For sports enthusiasts Andalucía is the dream location. Horse-riding on the coasts and in the sierras, tennis year-round, scuba diving, wind and kite surfing, rock-climbing, trekking, walking, cycling and mountain biking, snow skiing. They’re all there, with the perfect climate in which to enjoy them. The climate was the main reason that Marbella was chosen to host the tennis Davis Cup tie between Spain & Great Britain in February 2018. Another Andalucían destination, Granada, was also in the running but would have meant an indoor match. Marbella means outdoors on clay in temperatures around 22ºC. Temperatures will be even higher in April for the second of five Ironman events to be held in Marbella annually until 2021 and hotter still when cycling’s Vuelta de España starts in Málaga city in August. The second stage sets off from Marbella and the third from Mijas.
But for Andalucía the biggest sport of them all is golf.
Andalucía has 102 golf courses. In fact 25% of all Spain’s courses are in this one region and 47 of those are in Málaga province. That’s why the Costa del Sol also brands itself the Costa del Golf. Just over the border in Cádiz province there are seven courses in the Sotogrande area. Valderrama is the most famous, probably the best course in Europe and one of the best in the world. Who can forget the Seve Ballesteros Ryder Cup in 1997, played on this course?

_INFORMATION_:
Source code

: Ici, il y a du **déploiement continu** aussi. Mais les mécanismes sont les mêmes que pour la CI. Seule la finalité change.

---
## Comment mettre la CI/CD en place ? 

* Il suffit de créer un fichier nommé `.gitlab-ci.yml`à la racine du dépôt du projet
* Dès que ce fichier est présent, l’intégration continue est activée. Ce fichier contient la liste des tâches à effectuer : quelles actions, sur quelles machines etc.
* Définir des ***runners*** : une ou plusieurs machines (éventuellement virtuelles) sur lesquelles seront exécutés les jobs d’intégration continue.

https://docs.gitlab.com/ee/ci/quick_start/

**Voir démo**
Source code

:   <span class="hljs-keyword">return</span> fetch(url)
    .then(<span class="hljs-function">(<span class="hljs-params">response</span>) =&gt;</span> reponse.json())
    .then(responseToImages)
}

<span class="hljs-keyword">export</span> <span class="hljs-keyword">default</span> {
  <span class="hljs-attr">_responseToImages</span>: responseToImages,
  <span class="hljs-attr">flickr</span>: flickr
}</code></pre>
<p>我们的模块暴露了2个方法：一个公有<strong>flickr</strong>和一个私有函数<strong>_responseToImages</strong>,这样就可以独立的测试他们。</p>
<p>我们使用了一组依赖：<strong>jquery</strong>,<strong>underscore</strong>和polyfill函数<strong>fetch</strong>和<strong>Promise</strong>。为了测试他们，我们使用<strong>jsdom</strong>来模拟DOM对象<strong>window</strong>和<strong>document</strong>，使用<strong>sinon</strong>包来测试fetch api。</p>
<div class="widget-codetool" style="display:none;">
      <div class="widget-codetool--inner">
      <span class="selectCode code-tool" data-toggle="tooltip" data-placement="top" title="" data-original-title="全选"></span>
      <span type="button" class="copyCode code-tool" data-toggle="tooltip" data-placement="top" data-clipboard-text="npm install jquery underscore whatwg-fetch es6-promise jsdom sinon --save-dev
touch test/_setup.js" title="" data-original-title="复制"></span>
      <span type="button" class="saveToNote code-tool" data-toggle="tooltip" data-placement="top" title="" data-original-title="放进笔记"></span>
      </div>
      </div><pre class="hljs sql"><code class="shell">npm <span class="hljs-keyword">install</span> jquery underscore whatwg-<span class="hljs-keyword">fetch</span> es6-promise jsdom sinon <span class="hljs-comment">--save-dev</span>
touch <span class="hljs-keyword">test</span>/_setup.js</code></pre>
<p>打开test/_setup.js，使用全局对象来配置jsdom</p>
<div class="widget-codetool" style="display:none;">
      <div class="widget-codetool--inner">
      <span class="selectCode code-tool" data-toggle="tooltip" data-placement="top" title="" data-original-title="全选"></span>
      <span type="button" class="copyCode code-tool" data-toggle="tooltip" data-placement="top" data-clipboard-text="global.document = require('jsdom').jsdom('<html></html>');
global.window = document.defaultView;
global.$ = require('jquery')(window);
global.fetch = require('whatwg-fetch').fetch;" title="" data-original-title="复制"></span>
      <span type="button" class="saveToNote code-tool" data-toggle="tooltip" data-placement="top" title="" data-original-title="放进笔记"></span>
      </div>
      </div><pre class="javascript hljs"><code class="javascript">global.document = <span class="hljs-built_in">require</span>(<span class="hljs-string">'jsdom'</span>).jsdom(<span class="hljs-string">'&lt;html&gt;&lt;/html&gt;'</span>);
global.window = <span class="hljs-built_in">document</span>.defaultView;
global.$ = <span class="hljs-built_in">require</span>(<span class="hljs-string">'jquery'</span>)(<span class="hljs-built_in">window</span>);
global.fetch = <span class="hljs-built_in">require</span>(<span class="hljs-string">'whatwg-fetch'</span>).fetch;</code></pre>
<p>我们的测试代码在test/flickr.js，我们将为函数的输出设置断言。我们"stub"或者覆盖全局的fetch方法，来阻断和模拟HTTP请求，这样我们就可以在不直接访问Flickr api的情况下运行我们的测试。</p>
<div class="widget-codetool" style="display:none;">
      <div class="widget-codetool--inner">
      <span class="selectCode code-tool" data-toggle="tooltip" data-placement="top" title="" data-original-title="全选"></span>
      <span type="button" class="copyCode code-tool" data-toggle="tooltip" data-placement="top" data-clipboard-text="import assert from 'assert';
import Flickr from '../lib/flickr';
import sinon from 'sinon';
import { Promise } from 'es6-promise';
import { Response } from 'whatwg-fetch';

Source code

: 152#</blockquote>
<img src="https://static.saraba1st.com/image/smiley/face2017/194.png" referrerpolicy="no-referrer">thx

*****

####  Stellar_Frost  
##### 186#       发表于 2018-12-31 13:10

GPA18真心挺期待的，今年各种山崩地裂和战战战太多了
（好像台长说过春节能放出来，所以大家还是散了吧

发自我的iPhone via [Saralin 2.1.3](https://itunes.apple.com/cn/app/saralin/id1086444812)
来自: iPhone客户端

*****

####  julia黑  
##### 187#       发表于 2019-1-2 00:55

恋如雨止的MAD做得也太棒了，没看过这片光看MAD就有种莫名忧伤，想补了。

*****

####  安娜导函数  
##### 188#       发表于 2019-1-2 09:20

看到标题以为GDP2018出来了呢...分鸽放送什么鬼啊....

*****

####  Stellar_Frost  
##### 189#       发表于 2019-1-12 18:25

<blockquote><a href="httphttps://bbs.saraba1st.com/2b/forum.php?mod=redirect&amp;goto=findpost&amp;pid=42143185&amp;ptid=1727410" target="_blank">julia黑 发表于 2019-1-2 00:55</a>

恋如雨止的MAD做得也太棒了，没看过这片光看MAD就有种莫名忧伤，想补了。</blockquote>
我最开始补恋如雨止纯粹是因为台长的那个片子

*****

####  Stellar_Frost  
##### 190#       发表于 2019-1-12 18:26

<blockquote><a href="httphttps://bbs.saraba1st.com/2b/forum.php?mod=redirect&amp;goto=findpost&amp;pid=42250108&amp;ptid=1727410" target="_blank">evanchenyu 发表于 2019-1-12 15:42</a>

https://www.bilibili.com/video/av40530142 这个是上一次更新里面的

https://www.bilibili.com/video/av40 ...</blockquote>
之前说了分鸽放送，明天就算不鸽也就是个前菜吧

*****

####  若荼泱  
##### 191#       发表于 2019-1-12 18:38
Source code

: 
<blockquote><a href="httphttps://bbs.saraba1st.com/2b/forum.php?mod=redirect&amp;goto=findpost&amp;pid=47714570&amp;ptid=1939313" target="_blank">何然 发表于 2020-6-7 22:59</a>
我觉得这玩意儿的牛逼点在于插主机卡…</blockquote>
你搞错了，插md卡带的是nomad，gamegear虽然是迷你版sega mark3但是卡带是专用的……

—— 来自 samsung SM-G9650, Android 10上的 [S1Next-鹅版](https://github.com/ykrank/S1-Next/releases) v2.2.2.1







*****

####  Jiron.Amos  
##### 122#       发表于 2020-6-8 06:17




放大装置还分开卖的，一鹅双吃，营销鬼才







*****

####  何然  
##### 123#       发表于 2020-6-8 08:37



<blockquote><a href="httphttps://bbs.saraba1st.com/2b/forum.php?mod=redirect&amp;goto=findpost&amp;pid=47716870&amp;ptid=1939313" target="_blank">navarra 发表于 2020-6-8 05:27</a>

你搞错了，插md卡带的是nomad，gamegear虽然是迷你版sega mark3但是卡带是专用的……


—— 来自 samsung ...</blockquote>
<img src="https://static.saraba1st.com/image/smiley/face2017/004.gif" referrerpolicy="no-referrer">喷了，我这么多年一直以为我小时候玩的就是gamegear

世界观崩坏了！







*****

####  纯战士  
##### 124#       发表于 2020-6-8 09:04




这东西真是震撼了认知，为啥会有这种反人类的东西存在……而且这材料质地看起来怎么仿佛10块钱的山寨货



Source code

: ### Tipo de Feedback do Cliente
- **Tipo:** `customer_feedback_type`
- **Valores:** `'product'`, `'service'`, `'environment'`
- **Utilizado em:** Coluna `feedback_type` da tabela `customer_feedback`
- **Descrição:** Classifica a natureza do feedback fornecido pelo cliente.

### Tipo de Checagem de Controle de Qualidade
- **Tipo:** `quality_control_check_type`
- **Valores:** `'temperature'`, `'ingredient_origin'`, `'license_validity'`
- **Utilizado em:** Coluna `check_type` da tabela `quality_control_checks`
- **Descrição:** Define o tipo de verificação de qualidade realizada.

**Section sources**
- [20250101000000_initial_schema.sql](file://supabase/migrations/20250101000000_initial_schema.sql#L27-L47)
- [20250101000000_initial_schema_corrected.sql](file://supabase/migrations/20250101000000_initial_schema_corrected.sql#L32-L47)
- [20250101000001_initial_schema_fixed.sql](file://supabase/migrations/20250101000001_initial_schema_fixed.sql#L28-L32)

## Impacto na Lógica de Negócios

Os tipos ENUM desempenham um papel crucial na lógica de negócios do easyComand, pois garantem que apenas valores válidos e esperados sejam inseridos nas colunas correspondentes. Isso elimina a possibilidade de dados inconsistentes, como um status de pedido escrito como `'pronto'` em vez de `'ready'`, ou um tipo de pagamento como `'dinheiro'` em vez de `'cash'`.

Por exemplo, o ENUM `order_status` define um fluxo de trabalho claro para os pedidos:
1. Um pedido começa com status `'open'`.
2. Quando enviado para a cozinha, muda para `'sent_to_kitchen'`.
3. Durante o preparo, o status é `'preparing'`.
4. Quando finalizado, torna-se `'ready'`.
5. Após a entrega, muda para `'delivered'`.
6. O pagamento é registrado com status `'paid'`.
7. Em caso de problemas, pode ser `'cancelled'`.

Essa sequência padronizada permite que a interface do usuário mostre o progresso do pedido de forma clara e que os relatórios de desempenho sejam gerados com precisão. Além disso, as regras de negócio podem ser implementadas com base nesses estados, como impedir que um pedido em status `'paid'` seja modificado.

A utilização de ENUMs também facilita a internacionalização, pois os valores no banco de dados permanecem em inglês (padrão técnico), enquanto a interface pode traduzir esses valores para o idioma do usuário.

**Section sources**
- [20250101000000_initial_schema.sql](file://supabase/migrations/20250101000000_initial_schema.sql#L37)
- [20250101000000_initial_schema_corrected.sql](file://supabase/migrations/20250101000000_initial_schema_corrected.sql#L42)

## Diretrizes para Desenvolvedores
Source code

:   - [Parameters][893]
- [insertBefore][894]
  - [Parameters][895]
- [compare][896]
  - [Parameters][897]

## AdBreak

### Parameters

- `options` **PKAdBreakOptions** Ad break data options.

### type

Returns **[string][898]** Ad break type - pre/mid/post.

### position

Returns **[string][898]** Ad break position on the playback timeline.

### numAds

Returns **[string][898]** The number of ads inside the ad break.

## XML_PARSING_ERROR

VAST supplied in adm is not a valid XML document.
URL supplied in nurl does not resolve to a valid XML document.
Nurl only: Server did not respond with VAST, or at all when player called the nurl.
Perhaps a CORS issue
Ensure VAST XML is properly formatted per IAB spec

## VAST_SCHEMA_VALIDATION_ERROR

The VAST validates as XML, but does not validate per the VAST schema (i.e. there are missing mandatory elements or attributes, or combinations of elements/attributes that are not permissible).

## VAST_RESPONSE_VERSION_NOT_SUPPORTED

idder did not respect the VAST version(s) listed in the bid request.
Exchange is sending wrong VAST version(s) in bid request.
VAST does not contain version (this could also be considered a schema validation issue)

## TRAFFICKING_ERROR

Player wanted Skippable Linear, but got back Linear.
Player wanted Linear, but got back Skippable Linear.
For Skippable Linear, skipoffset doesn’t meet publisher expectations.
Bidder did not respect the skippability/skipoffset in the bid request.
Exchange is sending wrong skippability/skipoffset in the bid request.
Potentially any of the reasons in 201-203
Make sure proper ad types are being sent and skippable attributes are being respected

_PROBLEM SET_:
(a) List every named sporting event mentioned in the text on sports in Andalucía.
(b) Please write out the passage of the text on sports in Andalucía starting with "Andalucía has 102" and going on through "on this course?".
Work only from the text on sports in Andalucía.

_ANSWERS FOR THIS EXERCISE_:
(a)
- Davis Cup
- Ironman
- Vuelta de España
- Ryder Cup

(b)
Andalucía has 102 golf courses. In fact 25% of all Spain’s courses are in this one region and 47 of those are in Málaga province. That’s why the Costa del Sol also brands itself the Costa del Golf. Just over the border in Cádiz province there are seven courses in the Sotogrande area. Valderrama is the most famous, probably the best course in Europe and one of the best in the world. Who can forget the Seve Ballesteros Ryder Cup in 1997, played on this course?